Steven Johnson (author of Emergence) wonders here whether perhaps brain chemistry can explain the tendency of “liberals” to be more sensitive than others to human suffering and more averse to retributive justice: Democrats, a study suggests, “think more” with the amydala (part of the limbic system), the seat of the emotions. Right away, my balderdash-detector buzzes: I can think of many leftist positions (Whig progressivism, Marxism) that we associate with the denial of emotionalism in favor of analytical calculation, and many rightist tendencies that prefer strong, “gut feelings” to logic (nearly all forms of fundamentalism, for instance). Correlating amydala activity to political positions seems quixotic, at the least, to me. But what Johnson giveth, he quickly taketh away: “One thing is certain: evidence of a neurological difference between liberal and conservative brains would not be another instance of genetic determinism, since patterns of brain activity are shaped by experience as much as by genes.” This would seem to retract much of the explanatory power Johnson promised, and we are left with the somewhat tautological conclusion that emotional people’s brains are emotional, however they got that way. At this point Johnson retreats to this position: perhaps people choose their political party by sensing temperamental commonality between themselves and peers of their party, which is interesting but again strongly reductive. As with much neuropsychology, my sense is that the levels of complexity intervening between neurological and social phenomena need far more elaborate treatment.

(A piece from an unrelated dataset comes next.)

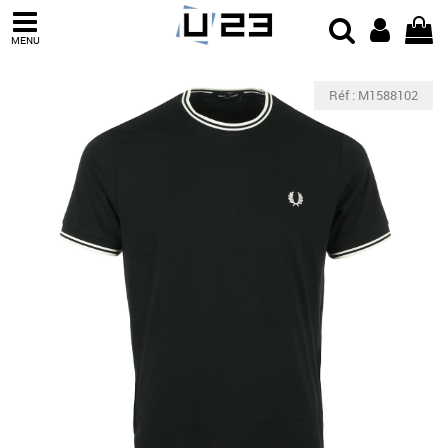
MENU
Réf : M1588102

Louis Menand, in this piece, comes at the issue from the perspective of an intellectual historian reviewing sociological analyses of voting behavior. Menand refers extensively to the work of political scientist Philip Converse, who concluded in a 1964 article “that ‘very substantial portions of the public’ hold opinions that are essentially meaningless.” Menand then provides more figures that bespeak the utter insufficiency of rational choice theory to account for voting behavior: “In 2000, eighteen per cent said that they decided which Presidential candidate to vote for only in the last two weeks of the campaign; five per cent, enough to swing most elections, decided the day they voted. …Seventy per cent of Americans cannot name their senators or their congressman.” Adducing various theories (election results are arbitrary, they are oligarchical struggles amidst the “elite”), Menand finds one with the potential to salvage some civic belief, namely, that voters may respond to irrationally chosen cues, but that these cues are nonetheless accurate heuristics ( a primary example being Mexican-Americans’ support for Carter in ’76 after Ford tried to eat the corn husk of a tamale – a different kind of gut response, I guess). Menand rightly is skeptical of the rather Panglossian heuristic theory, but follows with a pretty unsatisfactory conclusion: “For most people, voting may be more meaningful and more understandable as a social act than as a political act.” Surely the political is always a subset of the social, unless by social Menand means the restricted sense of immediate interpersonal relations. Oddly, in begging the question, he has arrived at a similar black box to Johnson, that of the social roots of behavior, only from the opposite epistemological starting point.